» **PROBLEM DETAILS**:
Select every line in the entries below that contains the string "operationType", and copy each of those lines.
begin DATASET CONTENT
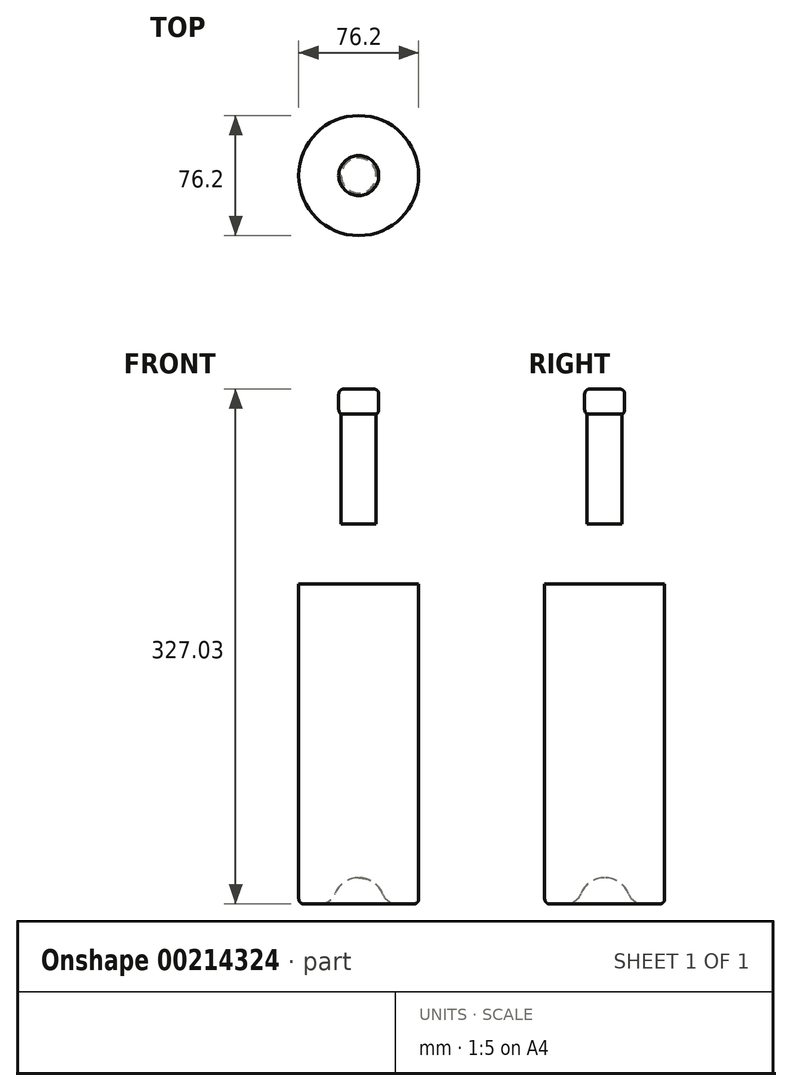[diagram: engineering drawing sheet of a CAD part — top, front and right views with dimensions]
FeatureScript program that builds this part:
annotation { "Feature Type Name" : "Feature", "Feature Type Description" : "" }
export const myFeature = defineFeature(function(context is Context, id is Id, definition is map)
    precondition{}
    {
        {
            var Q0;
            Q0=qCreatedBy(makeId("Front.planeOp"),FACE);
            var sketch = newSketch(context, id + "F0", { "sketchPlane" : qUnion([Q0])});
            skLineSegment(sketch, "E0.bottom", {"start": v(38.1, 101.6) * mm, "end": v(-38.1, 101.6) * mm});
            skLineSegment(sketch, "E0.top", {"start": v(38.1, -101.6) * mm, "end": v(24.45, -101.6) * mm});
            skLineSegment(sketch, "E0.left", {"start": v(38.1, 101.6) * mm, "end": v(38.1, -101.6) * mm});
            skLineSegment(sketch, "E0.right", {"start": v(-38.1, 101.6) * mm, "end": v(-38.1, -101.6) * mm});
            skPoint(sketch, "E0.middle", {"position": v(0, 0) * mm});
            skLineSegment(sketch, "E1.bottom", {"start": v(11.11, 225.42) * mm, "end": v(-11.11, 225.42) * mm});
            skLineSegment(sketch, "E1.top", {"start": v(11.11, 139.7) * mm, "end": v(-11.11, 139.7) * mm});
            skLineSegment(sketch, "E1.left", {"start": v(11.11, 225.42) * mm, "end": v(11.11, 139.7) * mm});
            skLineSegment(sketch, "E1.right", {"start": v(-11.11, 225.42) * mm, "end": v(-11.11, 139.7) * mm});
            skPoint(sketch, "E1.middle", {"position": v(0, 182.56) * mm});
            skLineSegment(sketch, "E2", {"start": v(0, 0) * mm, "end": v(0, 182.56) * mm, "construction": true});
            skLineSegment(sketch, "E3.bottom", {"start": v(12.7, 225.42) * mm, "end": v(-12.7, 225.42) * mm});
            skLineSegment(sketch, "E3.top", {"start": v(12.7, 209.55) * mm, "end": v(-12.7, 209.55) * mm});
            skLineSegment(sketch, "E3.left", {"start": v(12.7, 225.42) * mm, "end": v(12.7, 209.55) * mm});
            skLineSegment(sketch, "E3.right", {"start": v(-12.7, 225.42) * mm, "end": v(-12.7, 209.55) * mm});
            skPoint(sketch, "E3.middle", {"position": v(0, 217.49) * mm});
            skPoint(sketch, "E3.cornerSnap0", {"position": v(0, 225.42) * mm});
            skLineSegment(sketch, "E4", {"start": v(0, -85.04) * mm, "end": v(0, -101.6) * mm, "construction": true});
            skLineSegment(sketch, "E5.trimOffspring", {"start": v(-24.45, -101.6) * mm, "end": v(-38.1, -101.6) * mm});
            skArc(sketch, "E6", {"start": v(-24.45, -101.6) * mm, "mid": v(-18.89, -99.9) * mm, "end": v(-15.24, -95.36) * mm});
            skArc(sketch, "E7", {"start": v(-15.24, -95.36) * mm, "mid": v(-9.2, -87.87) * mm, "end": v(0, -85.04) * mm});
            skLineSegment(sketch, "E8", {"start": v(0, -85.04) * mm, "end": v(-15.84, -85.04) * mm, "construction": true});
            skArc(sketch, "E9.MirrorCS", {"start": v(15.24, -95.36) * mm, "mid": v(9.2, -87.87) * mm, "end": v(0, -85.04) * mm});
            skArc(sketch, "E10.MirrorCS", {"start": v(24.45, -101.6) * mm, "mid": v(18.89, -99.9) * mm, "end": v(15.24, -95.36) * mm});
            skArc(sketch, "E11", {"start": v(-38.1, 101.6) * mm, "mid": v(-34.06, 114.39) * mm, "end": v(-23.4, 122.53) * mm});
            skArc(sketch, "E12", {"start": v(-23.4, 122.53) * mm, "mid": v(-14.59, 129.2) * mm, "end": v(-11.11, 139.7) * mm});
            skArc(sketch, "E13.MirrorCS", {"start": v(23.4, 122.53) * mm, "mid": v(14.59, 129.2) * mm, "end": v(11.11, 139.7) * mm});
            skArc(sketch, "E14.MirrorCS", {"start": v(38.1, 101.6) * mm, "mid": v(34.06, 114.39) * mm, "end": v(23.4, 122.53) * mm});
            skLineSegment(sketch, "E15", {"start": v(0, -85.04) * mm, "end": v(0, 225.42) * mm});
            skSolve(sketch);
        }
        {
            var Q0;
            {var subQ5=sQuery(id+"F0.wireOp",EDGE,"E3.right");Q0=makeQuery(id+"F0.imprint","IMPRINT",FACE,{"disambiguationData":[TD([[makeQuery(id+"F0.imprint","IMPRINT",EDGE,{"derivedFrom":subQ5}),1.0]])]});}
            var Q1;
            {var subQ0=sQuery(id+"F0.wireOp",EDGE,"E3.bottom");var subQ1=sQuery(id+"F0.wireOp",EDGE,"E1.right");var subQ2=makeQuery(id+"F0.imprint","INTERSECT",VERTEX,{"derivedFrom":[subQ1,subQ0]});Q1=makeQuery(id+"F0.imprint","IMPRINT",FACE,{"disambiguationData":[TD([[makeQuery(id+"F0.imprint","IMPRINT",EDGE,{"disambiguationData":[TD([[subQ2,-1.0]])],"derivedFrom":subQ1}),1.0]])]});}
            var Q2;
            {var subQ0=sQuery(id+"F0.wireOp",EDGE,"E1.right");var subQ5=sQuery(id+"F0.wireOp",EDGE,"E3.top");var subQ6=makeQuery(id+"F0.imprint","INTERSECT",VERTEX,{"derivedFrom":[subQ0,subQ5]});Q2=makeQuery(id+"F0.imprint","IMPRINT",FACE,{"disambiguationData":[TD([[makeQuery(id+"F0.imprint","IMPRINT",EDGE,{"disambiguationData":[TD([[subQ6,1.0]])],"derivedFrom":subQ5}),1.0]])]});}
            var Q3;
            {var subQ1=sQuery(id+"F0.wireOp",EDGE,"E11");Q3=makeQuery(id+"F0.imprint","IMPRINT",FACE,{"disambiguationData":[TD([[makeQuery(id+"F0.imprint","IMPRINT",EDGE,{"derivedFrom":subQ1}),-1.0]])]});}
            var Q4;
            {var subQ1=sQuery(id+"F0.wireOp",EDGE,"E0.right");Q4=makeQuery(id+"F0.imprint","IMPRINT",FACE,{"disambiguationData":[TD([[makeQuery(id+"F0.imprint","IMPRINT",EDGE,{"derivedFrom":subQ1}),1.0]])]});}
            var Q5;
            Q5=sQuery(id+"F0.wireOp",EDGE,"E15");
            revolve(context, id + "F1", {"entities" : qUnion([Q0, Q1, Q2, Q3, Q4]), "axis" : qUnion([Q5]), "revolveType" : RevolveType.FULL});
        }
        {
            var Q0;
            Q0=makeQuery(id+"F1.opRevolve","SWEPT_EDGE",EDGE,{"disambiguationData":[OSD([sQuery(id+"F0.wireOp",EDGE,"E0.right"),sQuery(id+"F0.wireOp",EDGE,"E5.trimOffspring")])]});
            var Q1;
            Q1=makeQuery(id+"F1.opRevolve","SWEPT_EDGE",EDGE,{"disambiguationData":[OSD([sQuery(id+"F0.wireOp",EDGE,"E3.bottom"),sQuery(id+"F0.wireOp",EDGE,"E3.right")])]});
            var Q2;
            Q2=makeQuery(id+"F1.opRevolve","SWEPT_EDGE",EDGE,{"disambiguationData":[OSD([sQuery(id+"F0.wireOp",EDGE,"E3.top"),sQuery(id+"F0.wireOp",EDGE,"E3.right")])]});
            fillet(context, id + "F2", {"entities" : qUnion([Q0, Q1, Q2]), "radius" : 3.17 * mm, "tangentPropagation" : true, "allowEdgeOverflow" : false});
        }
    });
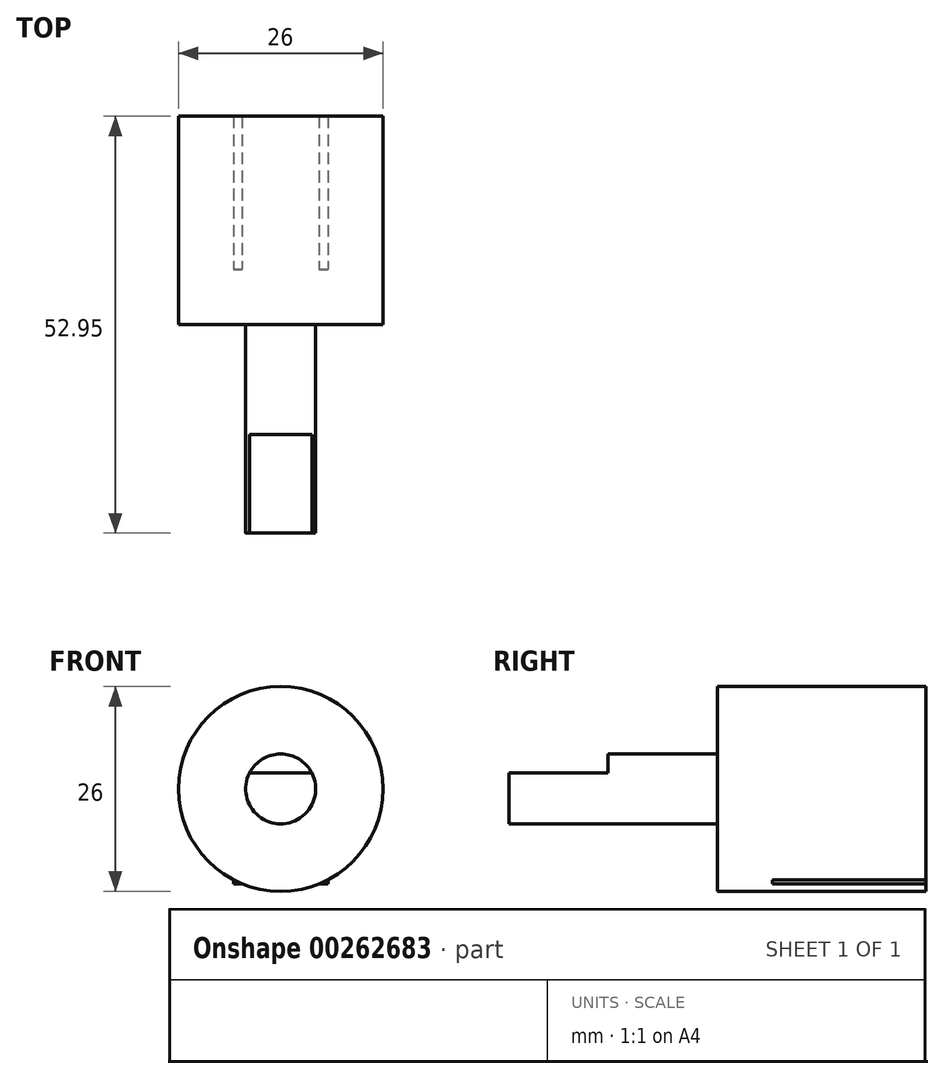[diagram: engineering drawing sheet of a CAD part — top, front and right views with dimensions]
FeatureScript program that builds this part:
annotation { "Feature Type Name" : "Feature", "Feature Type Description" : "" }
export const myFeature = defineFeature(function(context is Context, id is Id, definition is map)
    precondition{}
    {
        {
            var Q0;
            Q0=qCreatedBy(makeId("Front.planeOp"),FACE);
            var sketch = newSketch(context, id + "F0", { "sketchPlane" : qUnion([Q0])});
            skLineSegment(sketch, "E0.bottom", {"start": v(6, -2.75) * mm, "end": v(-6, -2.75) * mm});
            skLineSegment(sketch, "E0.top", {"start": v(6, 2.75) * mm, "end": v(-6, 2.75) * mm});
            skLineSegment(sketch, "E0.left", {"start": v(6, -2.75) * mm, "end": v(6, 2.75) * mm});
            skLineSegment(sketch, "E0.right", {"start": v(-6, -2.75) * mm, "end": v(-6, 2.75) * mm});
            skPoint(sketch, "E0.middle", {"position": v(0, 0) * mm});
            skSolve(sketch);
        }
        {
            var Q0;
            Q0=makeQuery(id+"F0.imprint","IMPRINT",FACE,{"disambiguationData":[TD([[makeQuery(id+"F0.imprint","IMPRINT",EDGE,{"derivedFrom":sQuery(id+"F0.wireOp",EDGE,"E0.bottom")}),-1.0]])]});
            extrude(context, id + "F1", {"entities" : qUnion([Q0]), "oppositeDirection" : true, "depth" : 19.5 * mm});
        }
        {
            var Q0;
            Q0=makeQuery(id+"F1.opExtrude","CAP_FACE",FACE,{"disambiguationData":[OSD([sQuery(id+"F0.wireOp",EDGE,"E0.bottom"),sQuery(id+"F0.wireOp",EDGE,"E0.top"),sQuery(id+"F0.wireOp",EDGE,"E0.left"),sQuery(id+"F0.wireOp",EDGE,"E0.right")])],"isStart":true});
            cPlane(context, id + "F2", {"entities" : qUnion([Q0]), "cplaneType" : CPlaneType.OFFSET, "offset" : 6.95 * mm, "width" : 150 * mm, "height" : 150 * mm});
        }
        {
            var Q0;
            Q0=qCreatedBy(id+"F2.planeOp",FACE);
            var sketch = newSketch(context, id + "F3", { "sketchPlane" : qUnion([Q0])});
            skCircle(sketch, "E1", {"center": v(0, 9.3) * mm, "radius": 13 * mm});
            skSolve(sketch);
        }
        {
            var Q0;
            Q0=makeQuery(id+"F3.imprint","IMPRINT",FACE,{"disambiguationData":[TD([[makeQuery(id+"F3.imprint","IMPRINT",EDGE,{"derivedFrom":sQuery(id+"F3.wireOp",EDGE,"E1")}),1.0]])]});
            var Q1;
            Q1=makeQuery(id+"F1.opExtrude","CAP_FACE",FACE,{"disambiguationData":[OSD([sQuery(id+"F0.wireOp",EDGE,"E0.bottom"),sQuery(id+"F0.wireOp",EDGE,"E0.top"),sQuery(id+"F0.wireOp",EDGE,"E0.left"),sQuery(id+"F0.wireOp",EDGE,"E0.right")])],"isStart":false});
            extrude(context, id + "F4", {"entities" : qUnion([Q0]), "operationType" : NewBodyOperationType.ADD, "endBound" : BoundingType.UP_TO_SURFACE, "oppositeDirection" : true, "endBoundEntityFace" : qUnion([Q1]), "depth" : 25 * mm});
        }
        {
            var Q0;
            Q0=qCreatedBy(id+"F2.planeOp",FACE);
            var sketch = newSketch(context, id + "F5", { "sketchPlane" : qUnion([Q0])});
            skCircle(sketch, "E2.0.0", {"center": v(0, 9.3) * mm, "radius": 13 * mm});
            skCircle(sketch, "E3", {"center": v(0, 9.3) * mm, "radius": 4.45 * mm});
            skSolve(sketch);
        }
        {
            var Q0;
            Q0=makeQuery(id+"F5.imprint","IMPRINT",FACE,{"disambiguationData":[TD([[makeQuery(id+"F5.imprint","IMPRINT",EDGE,{"derivedFrom":sQuery(id+"F5.wireOp",EDGE,"E3")}),1.0]])]});
            var Q1;
            Q1=sQuery(id+"F5.wireOp",EDGE,"E3");
            extrude(context, id + "F6", {"entities" : qUnion([Q0]), "operationType" : NewBodyOperationType.ADD, "surfaceEntities" : qUnion([Q1]), "depth" : 13.95 * mm});
        }
        {
            var Q0;
            Q0=makeQuery(id+"F6.opExtrude","CAP_FACE",FACE,{"disambiguationData":[OSD([sQuery(id+"F5.wireOp",EDGE,"E3")])],"isStart":false});
            cPlane(context, id + "F7", {"entities" : qUnion([Q0]), "cplaneType" : CPlaneType.OFFSET, "offset" : 0 * mm, "width" : 150 * mm, "height" : 150 * mm});
        }
        {
            var Q0;
            Q0=qCreatedBy(id+"F7.planeOp",FACE);
            var sketch = newSketch(context, id + "F8", { "sketchPlane" : qUnion([Q0])});
            skCircle(sketch, "E4.0.0", {"center": v(0, 9.3) * mm, "radius": 4.45 * mm});
            skLineSegment(sketch, "E5", {"start": v(0, 4.86) * mm, "end": v(0, 11.34) * mm});
            skLineSegment(sketch, "E6", {"start": v(0, 11.34) * mm, "end": v(3.95, 11.34) * mm});
            skLineSegment(sketch, "E7", {"start": v(0, 11.34) * mm, "end": v(-3.95, 11.34) * mm});
            skSolve(sketch);
        }
        {
            var Q0;
            {var subQ0=sQuery(id+"F8.wireOp",EDGE,"E5");Q0=makeQuery(id+"F8.imprint","IMPRINT",FACE,{"disambiguationData":[TD([[makeQuery(id+"F8.imprint","IMPRINT",EDGE,{"derivedFrom":subQ0}),-1.0]])]});}
            var Q1;
            {var subQ0=sQuery(id+"F8.wireOp",EDGE,"E5");Q1=makeQuery(id+"F8.imprint","IMPRINT",FACE,{"disambiguationData":[TD([[makeQuery(id+"F8.imprint","IMPRINT",EDGE,{"derivedFrom":subQ0}),1.0]])]});}
            extrude(context, id + "F9", {"entities" : qUnion([Q0, Q1]), "operationType" : NewBodyOperationType.ADD, "depth" : 12.55 * mm});
        }
    });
end DATASET CONTENT
» **FINISHED ANSWER**:
            extrude(context, id + "F4", {"entities" : qUnion([Q0]), "operationType" : NewBodyOperationType.ADD, "endBound" : BoundingType.UP_TO_SURFACE, "oppositeDirection" : true, "endBoundEntityFace" : qUnion([Q1]), "depth" : 25 * mm});
            extrude(context, id + "F6", {"entities" : qUnion([Q0]), "operationType" : NewBodyOperationType.ADD, "surfaceEntities" : qUnion([Q1]), "depth" : 13.95 * mm});
            extrude(context, id + "F9", {"entities" : qUnion([Q0, Q1]), "operationType" : NewBodyOperationType.ADD, "depth" : 12.55 * mm});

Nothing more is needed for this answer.